Evaluation of the model will be done with confusion matrix. Confusion matrix is a table that shows four different category: True Positive, True Negative, False Positive, and False Negative.
The performance will be the Accuracy, Sensitivity/Recall, Specificity, and Precision (Saito and Rehmsmeier, 2015). Accuracy measures how many of our data is correctly predicted. Sensitivity measures out of all positive outcome, how many are correctly predicted. Specificty measure how many negative outcome is correctly predicted. Precision measures how many of our positive prediction is correct.
Logistic regression return value within range of [0,1] and not a binary class. The value is an estimate of the probability that the data will belong to the positive class (Yes or Above Average).
pred_logit <- predict(logit_mod_step,newdata = wholesale_test,type = "response")
rmarkdown::paged_table(head(as.data.frame(pred_logit),10))We will convert the probability into class using threshold value. Any values above the threshold value will be classified as positive class. By default, the threshold value is 0.5.
# determine the class based on the threshold 0.5
pred_class <- as.factor(if_else(pred_logit > 0.5, "retail", "horeca"))
# confusion matrix
perf_logit1 <- confusionMatrix(data = pred_class, reference = wholesale_test$Industry,
positive = "retail")
perf_logit1## Confusion Matrix and Statistics
##
## Reference
## Prediction horeca retail
## horeca 54 11
## retail 3 20
##
## Accuracy : 0.8409
## 95% CI : (0.7475, 0.9102)
## No Information Rate : 0.6477
## P-Value [Acc > NIR] : 0.00004804
##
## Kappa : 0.6296
##
## Mcnemar's Test P-Value : 0.06137
##
## Sensitivity : 0.6452
## Specificity : 0.9474
## Pos Pred Value : 0.8696
## Neg Pred Value : 0.8308
## Prevalence : 0.3523
## Detection Rate : 0.2273
## Detection Prevalence : 0.2614
## Balanced Accuracy : 0.7963
##
## 'Positive' Class : retail
##
The result shows that our logistic regression model has accuracy of 84.09 % on test dataset, meaning that 84.09 % of our data is correctly classified. The value of sensitivity and specificity is 64.52 % and 94.74 %. This indicate that above average of positive outcomes are correctly classified but most of negative outcomes are correctly classified. The precision/positive predicted value is 86.96 %, meaning that 86.96 % of our positive prediction is correct.

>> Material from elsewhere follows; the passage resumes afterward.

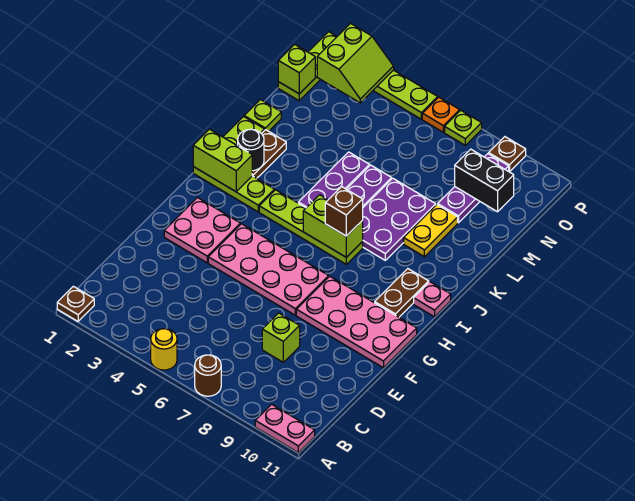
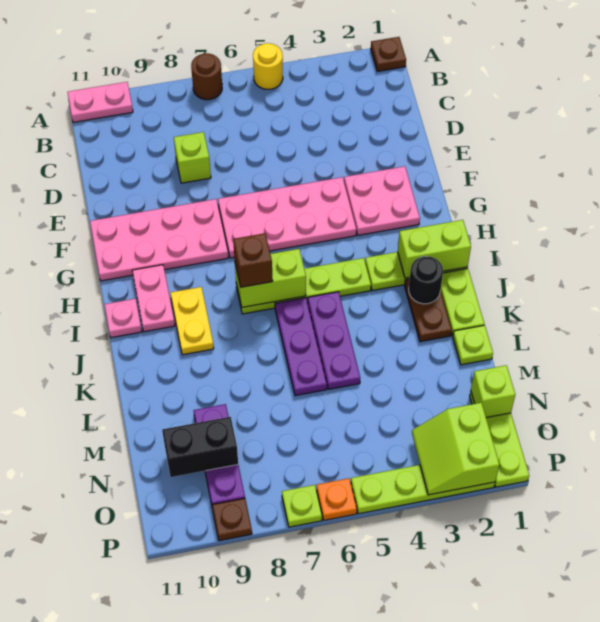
brown plate H10:I10 level 1 -> pink plate H10:I10 level 1
purple plate J7:L8 level 1 -> none
yellow plate K9:L9 level 1 -> yellow plate I9:J9 level 1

We want to find the optimum k. Usually it is square root from total row of data train
sqrt(nrow(wholesale_train))## [1] 18.76166
#library(class)
wholesale_pred <- knn(train = wholesale_train_x_scale,
test = wholesale_test_x_scale,
cl = wholesale_train_y,
k= 19)Check confusion matrix
confusionMatrix(data = wholesale_pred,
reference = wholesale_test_y,
positive="retail")## Confusion Matrix and Statistics
##
## Reference
## Prediction horeca retail
## horeca 54 9
## retail 3 22
##
## Accuracy : 0.8636
## 95% CI : (0.7739, 0.9275)
## No Information Rate : 0.6477
## P-Value [Acc > NIR] : 0.000004804
##
## Kappa : 0.6874
##
## Mcnemar's Test P-Value : 0.1489
##
## Sensitivity : 0.7097
## Specificity : 0.9474
## Pos Pred Value : 0.8800
## Neg Pred Value : 0.8571
## Prevalence : 0.3523
## Detection Rate : 0.2500
## Detection Prevalence : 0.2841
## Balanced Accuracy : 0.8285
##
## 'Positive' Class : retail
##
The result shows that our K-NN with K = 19 has accuracy of 86.36 % on test dataset, meaning that 86.36 % of our data is correctly classified. The value of sensitivity and specificity is 70.97 % and 94.74 %. This indicate that most of positive outcomes are correctly classified and most of number of negative outcomes are correctly classified too. The precision/positive predicted value is 88 %, meaning that 88 % of our positive prediction is correct.
Both model perform good in accuracy. No significant difference between logistic regression and K-NN in term of accuracy. But, K-NN has slightly better in accuracy, sensitivity, etc. So, we can conclude K-NN model is better that logistic regression in this case.